I think you just described the failure perfectly. Lotus buyers were slowly dwindling away and eventually the company would shut down making only small light weight sports cars. The biggest part to Vision 80 was expanding dealer network, working on reliability and fixing customer service to meet demand. That's why they hired so many new executives to make sure that got implemented. Each one of those executives failed to meet targets, and have either left or been fired. Geely looks as it is their fault, I'm sure the employees blame the parent company in lack of support. The answer is somewhere in the middle. Nonetheless, the guys in charge of fixing the problems you outlined ended up leaving and left a trail of chaos in its wake. Lotus must pivot into larger scale production with SUV's that sell or its dealer footprint will be severely reduced across the globe as who would want to take on a company that sells 1 vehicle? There needs to be a business case for dealer networks to come on board. People buy 911's because Macan buyers keep the dealership lights on. Porsche in 1990's was in the exact same predicament, only selling the 911 and about to go bankrupt. Porsche were sold at VW dealers back in the day. Without the pivot to VW based SUV's they would not be anywhere near as successful and it mirrors Lotus in so many ways.

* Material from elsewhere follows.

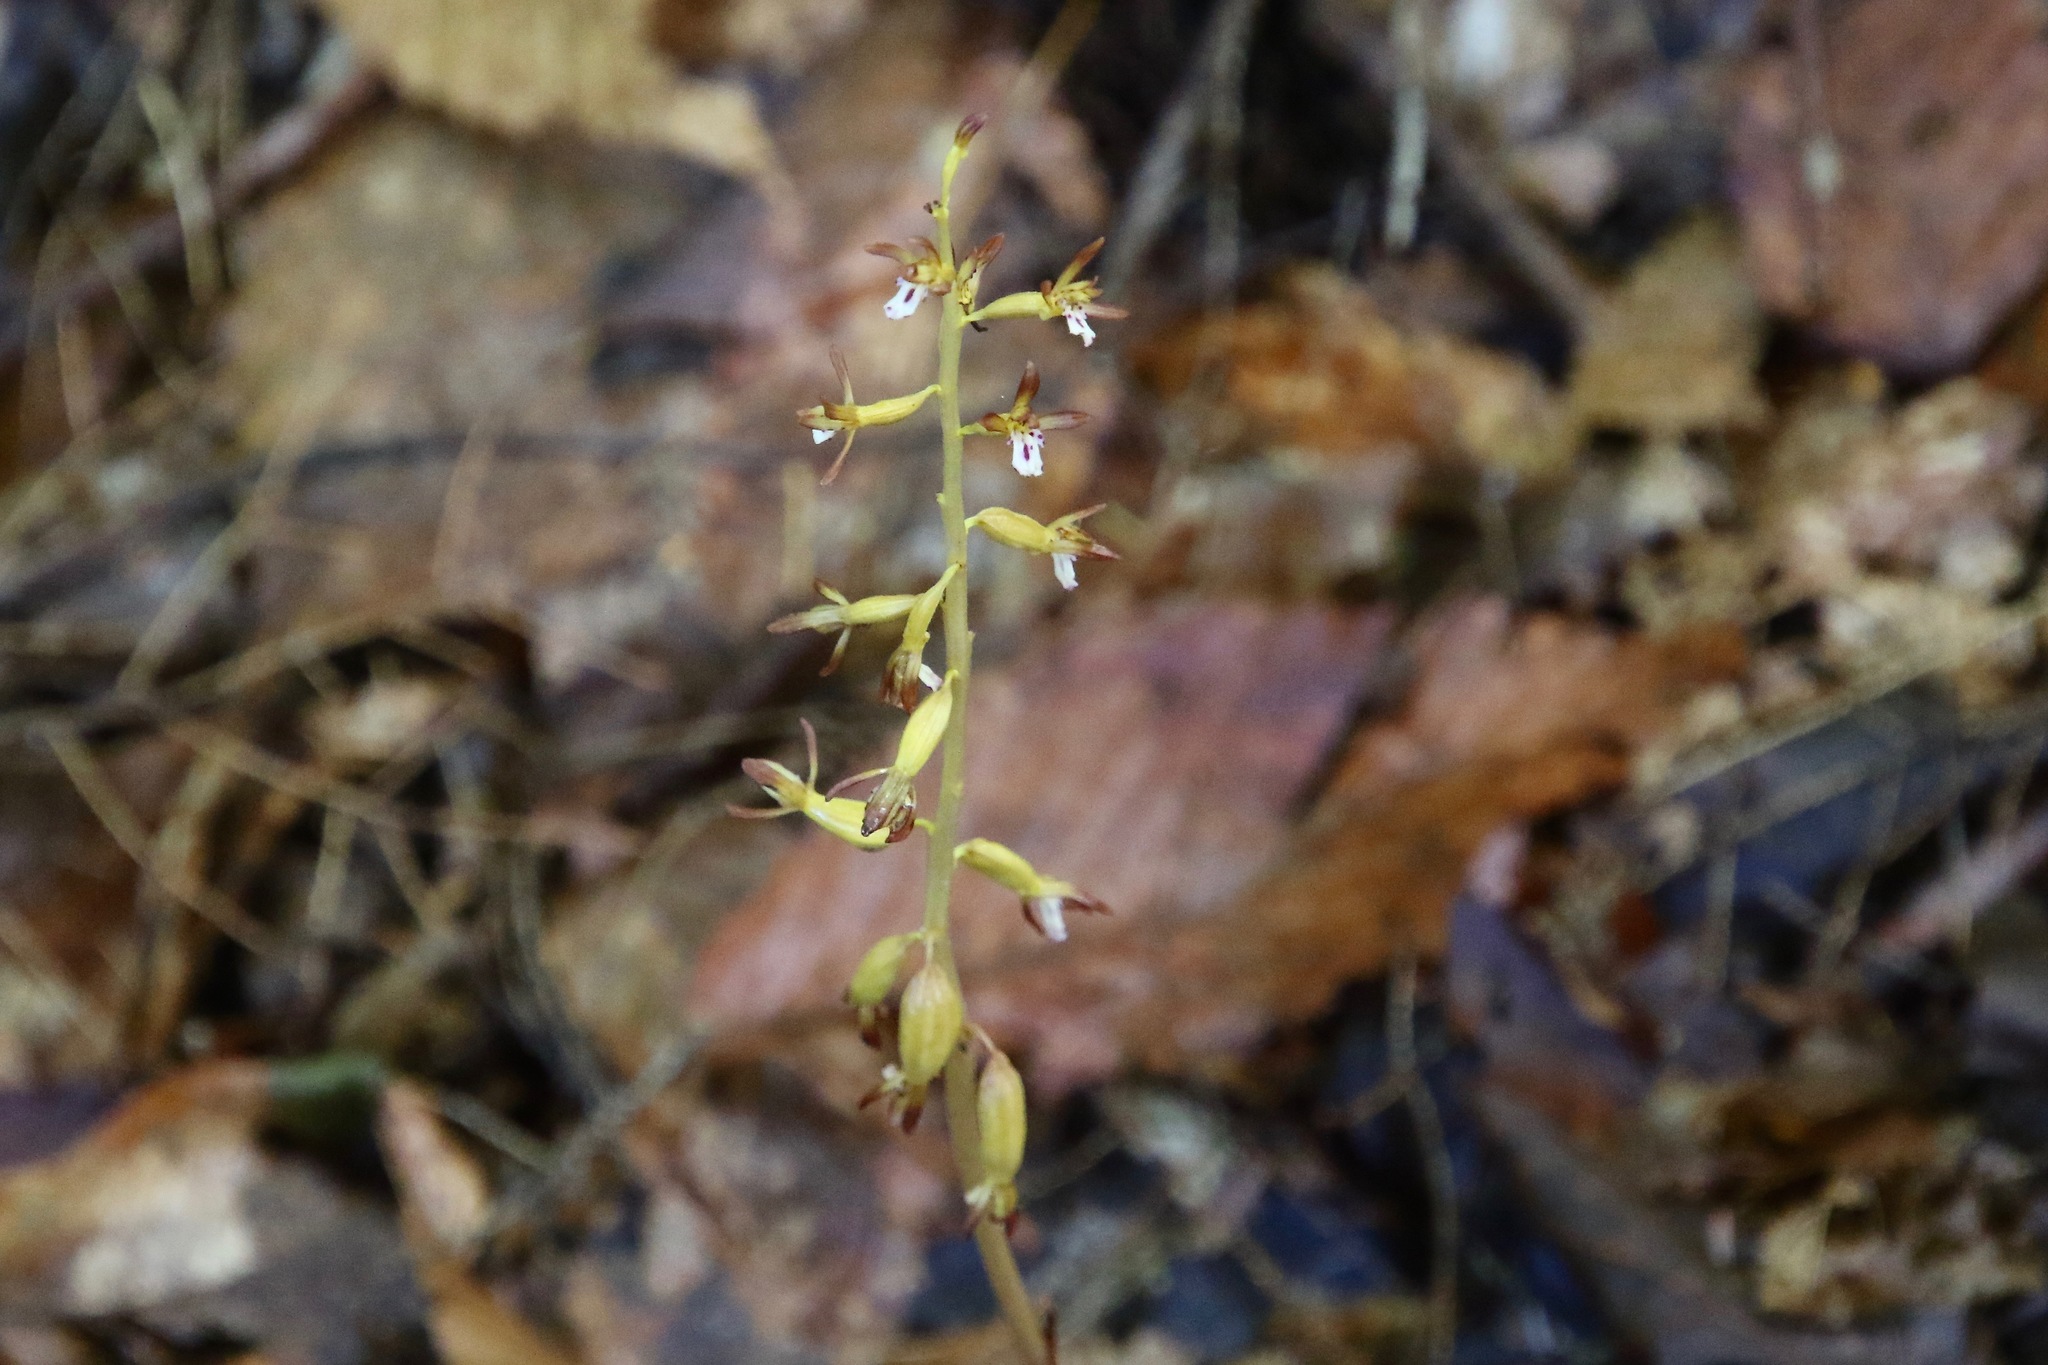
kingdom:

Porsche sales numbers from the 1980's - a fraction of what it is today.
- 1980–1983 (estimate): ~6,000–7,000 units per year (based on milestone deductions)
- 1984: 13,428 units
- 1985: 11,859 units
- 1986: 15,120 units
- 1987: 14,472 units
- 1988: 12,641 units
- 1989: 12,863 units
Last thing I want to add... Lotus reminds me more of Maserati at the moment than Porsche of the 1990's. Mclaren IMO seems to be the one that is best positioned to evolve into a larger luxury focused brand. Time will tell.